Background and Objective: Since the early 2000s, the incidence of methicillin-resistant Staphylococcus aureus (MRSA) infections among the community of people lacking known healthcare risk factors has increased. This MRSA infection is referred to as community-associated MRSA (CA-MRSA) infection and is distinct from hospital-associated MRSA (HA-MRSA) infection, which occurs among people with known healthcare risk factors. Understanding the epidemiology of CA-MRSA infections is critical; however, this has not been investigated in detail in Japan. Our objective was to investigate the incidence of CA-MRSA infections in a regional hospital.
Patients and Methods: We investigated CA-MRSA isolates and infections in a rural regional hospital by reviewing medical records of one year. Infections were classified as CA-MRSA if no established risk factors were identified.

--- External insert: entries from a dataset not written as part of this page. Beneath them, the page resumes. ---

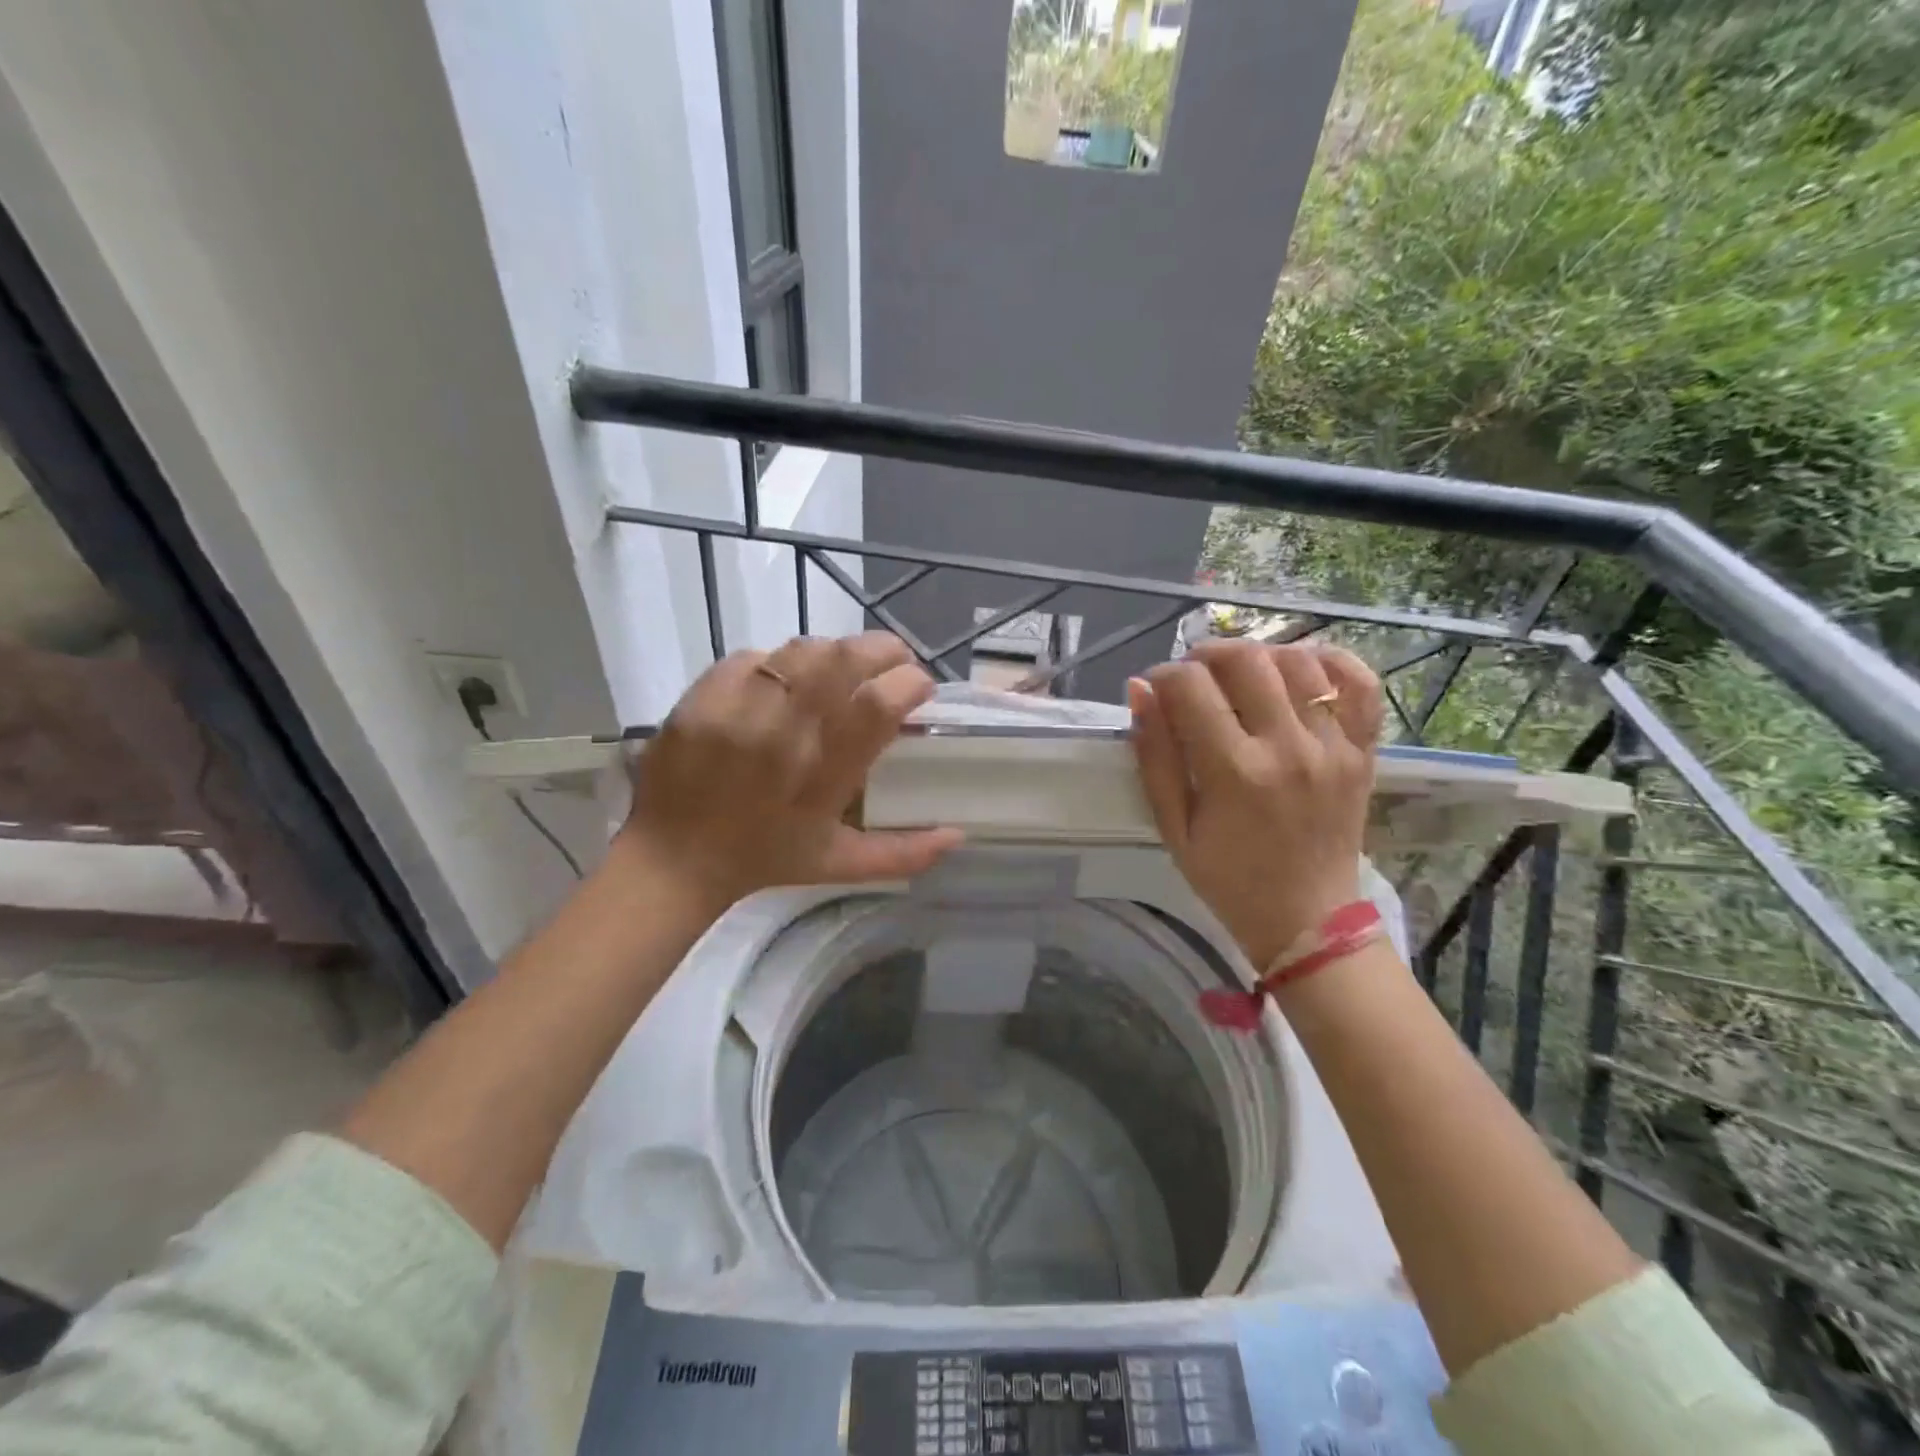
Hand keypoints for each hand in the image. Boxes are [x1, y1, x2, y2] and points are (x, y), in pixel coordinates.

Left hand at [618, 633, 963, 912]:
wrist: (674, 858)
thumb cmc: (765, 860)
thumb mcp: (840, 864)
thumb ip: (904, 853)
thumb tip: (960, 834)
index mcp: (823, 777)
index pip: (878, 707)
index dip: (910, 683)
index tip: (920, 687)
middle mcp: (784, 735)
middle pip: (843, 660)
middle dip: (882, 650)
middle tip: (893, 660)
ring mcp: (739, 711)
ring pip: (802, 650)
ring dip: (834, 652)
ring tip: (842, 667)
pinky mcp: (703, 697)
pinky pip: (755, 656)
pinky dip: (779, 662)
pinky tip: (784, 680)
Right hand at [1128, 640, 1384, 970]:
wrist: (1307, 920)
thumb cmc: (1228, 879)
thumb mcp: (1174, 827)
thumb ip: (1155, 757)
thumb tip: (1140, 691)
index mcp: (1234, 773)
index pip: (1190, 687)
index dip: (1162, 676)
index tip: (1154, 690)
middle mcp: (1288, 748)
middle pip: (1246, 660)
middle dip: (1206, 654)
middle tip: (1193, 675)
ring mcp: (1333, 747)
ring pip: (1298, 662)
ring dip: (1259, 655)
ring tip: (1239, 674)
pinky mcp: (1362, 751)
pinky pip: (1360, 684)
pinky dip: (1331, 661)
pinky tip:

Results: During 2008, 31 Staphylococcus aureus (S. aureus) isolates were detected in 29 unique patients, with 1 methicillin-sensitive S. aureus (MSSA) isolates obtained from 19 patients (66%) and MRSA obtained from 10 patients (34%). In the 10 patients with MRSA, the number of HA-MRSA and CA-MRSA cases were nine (32% of patients with S. aureus isolates) and one (3%), respectively. The patient with CA-MRSA was diagnosed with cellulitis due to CA-MRSA. All nine patients with HA-MRSA exhibited colonization.
Conclusion: We observed a CA-MRSA case in a regional hospital in Japan, suggesting that incidence trends of CA-MRSA should be considered in future research and treatment.